Department of Urologic Surgery, Vanderbilt University Medical Center, Nashville, Tennessee 37203-1738, USA.
J Urol. 2011 Dec;186(6):2316-22. doi: 10.1016/j.juro.2011.07.067. Epub 2011 Oct 20.
Obesity and physical activity have been posited as modifiable risk factors to delay lower urinary tract symptom progression. In this study we determined the independent associations of physical activity and obesity with lower urinary tract symptoms at followup among white and African-American men.
Male participants 40 to 79 years old were identified from the Southern Community Cohort Study, a prospective cohort based in the southeastern United States. Baseline data collection included a validated physical activity questionnaire, height and weight, health history and other information. We excluded participants with a history of or medication use for benign prostatic hyperplasia or prostate cancer. Participants (7,318, 60% African-American) completed the International Prostate Symptom Score approximately 5 years after baseline. Patients with an International Prostate Symptom Score greater than 8 or 20 were classified as having moderate or severe lower urinary tract symptoms, respectively, at followup. Multivariable logistic regression was used to assess the relationships among obesity, physical activity and lower urinary tract symptoms.
Moderate to severe lower urinary tract symptom severity at followup was significantly associated with a body mass index of 35 kg/m(2) or more (OR 1.38, 95% CI 1.17-1.63). Similarly the lowest categories of physical activity were associated with the onset of severe lower urinary tract symptoms in men with a normal body mass index (OR 1.38, 95% CI 1.05-1.82). These associations were independent of race.
Severe obesity is associated with an increased risk of lower urinary tract symptoms at followup, while physical inactivity may permit progression of lower urinary tract symptoms in normal weight men regardless of race. These variables should be considered in future research into modifiable risk factors for lower urinary tract symptoms.

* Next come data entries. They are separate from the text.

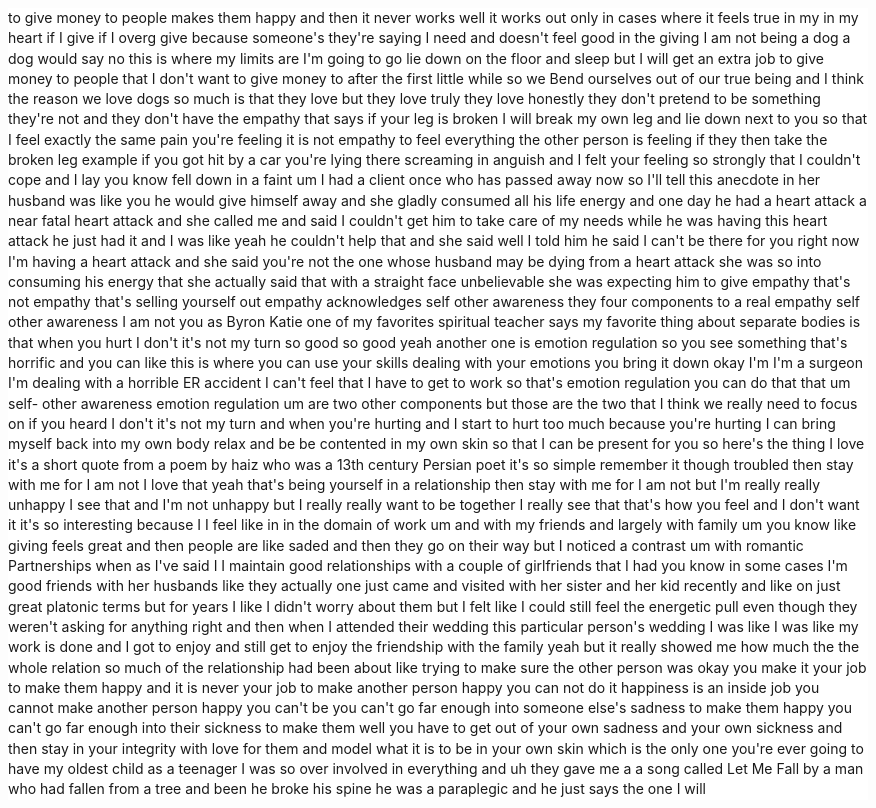 to give money to people makes them happy and then it never works well it works
out only in cases where it feels true in my in my heart if I give if I overg
give because someone's they're saying I need and doesn't feel good in the giving
I am not being a dog a dog would say no this is where my limits are I'm going to
go lie down on the floor and sleep but I will get an extra job to give money to
people that I don't want to give money to after the first little while so we
Bend ourselves out of our true being and I think the reason we love dogs so much
is that they love but they love truly they love honestly they don't pretend to
be something they're not and they don't have the empathy that says if your leg
is broken I will break my own leg and lie down next to you so that I feel
exactly the same pain you're feeling it is not empathy to feel everything the
other person is feeling if they then take the broken leg example if you got hit
by a car you're lying there screaming in anguish and I felt your feeling so
strongly that I couldn't cope and I lay you know fell down in a faint um I had a
client once who has passed away now so I'll tell this anecdote in her husband
was like you he would give himself away and she gladly consumed all his life
energy and one day he had a heart attack a near fatal heart attack and she
called me and said I couldn't get him to take care of my needs while he was
having this heart attack he just had it and I was like yeah he couldn't help
that and she said well I told him he said I can't be there for you right now I'm
having a heart attack and she said you're not the one whose husband may be dying
from a heart attack she was so into consuming his energy that she actually said
that with a straight face unbelievable she was expecting him to give empathy
that's not empathy that's selling yourself out empathy acknowledges self other
awareness they four components to a real empathy self other awareness I am not
you as Byron Katie one of my favorites spiritual teacher says my favorite thing
about separate bodies is that when you hurt I don't it's not my turn so good so
good yeah another one is emotion regulation so you see something that's horrific
and you can like this is where you can use your skills dealing with your
emotions you bring it down okay I'm I'm a surgeon I'm dealing with a horrible ER
accident I can't feel that I have to get to work so that's emotion regulation
you can do that that um self- other awareness emotion regulation um are two
other components but those are the two that I think we really need to focus on
if you heard I don't it's not my turn and when you're hurting and I start to
hurt too much because you're hurting I can bring myself back into my own body
relax and be be contented in my own skin so that I can be present for you so
here's the thing I love it's a short quote from a poem by haiz who was a 13th
century Persian poet it's so simple remember it though troubled then stay with
me for I am not I love that yeah that's being yourself in a relationship then
stay with me for I am not but I'm really really unhappy I see that and I'm not
unhappy but I really really want to be together I really see that that's how you
feel and I don't want it it's so interesting because I I feel like in in the
domain of work um and with my friends and largely with family um you know like
giving feels great and then people are like saded and then they go on their way
but I noticed a contrast um with romantic Partnerships when as I've said I I
maintain good relationships with a couple of girlfriends that I had you know in
some cases I'm good friends with her husbands like they actually one just came
and visited with her sister and her kid recently and like on just great platonic
terms but for years I like I didn't worry about them but I felt like I could
still feel the energetic pull even though they weren't asking for anything right
and then when I attended their wedding this particular person's wedding I was
like I was like my work is done and I got to enjoy and still get to enjoy the
friendship with the family yeah but it really showed me how much the the whole
relation so much of the relationship had been about like trying to make sure the
other person was okay you make it your job to make them happy and it is never
your job to make another person happy you can not do it happiness is an inside
job you cannot make another person happy you can't be you can't go far enough
into someone else's sadness to make them happy you can't go far enough into
their sickness to make them well you have to get out of your own sadness and
your own sickness and then stay in your integrity with love for them and model
what it is to be in your own skin which is the only one you're ever going to
have my oldest child as a teenager I was so over involved in everything and uh
they gave me a a song called Let Me Fall by a man who had fallen from a tree and
been he broke his spine he was a paraplegic and he just says the one I will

肥胖和身体活动已被认为是可改变的风险因素,可以延缓下尿路症状的进展。本研究旨在确定身体活动和肥胖与随访中白种人和非裔美国男性下尿路症状之间的独立相关性。
从南方社区队列研究中确定了 40 至 79 岁的男性参与者,这是一项在美国东南部进行的前瞻性队列研究。基线数据收集包括经过验证的身体活动问卷、身高和体重、健康史和其他信息。我们排除了患有或正在使用良性前列腺增生或前列腺癌药物的参与者。大约在基线后 5 年,参与者(7318 人,60%为非裔美国人)完成了国际前列腺症状评分。国际前列腺症状评分大于 8 或 20 的患者分别被归类为随访时存在中度或重度下尿路症状。多变量逻辑回归用于评估肥胖、身体活动与下尿路症状之间的关系。
随访时中度至重度下尿路症状严重程度与体重指数 35kg/m2 或更高显著相关(OR 1.38,95%CI 1.17-1.63)。同样,身体活动的最低类别与正常体重指数男性严重下尿路症状的发生相关(OR 1.38,95%CI 1.05-1.82)。这些关联与种族无关。
严重肥胖与随访时下尿路症状风险增加相关,而身体活动不足可能导致正常体重男性下尿路症状的进展,无论种族如何。这些变量应在下尿路症状的可改变风险因素的未来研究中加以考虑。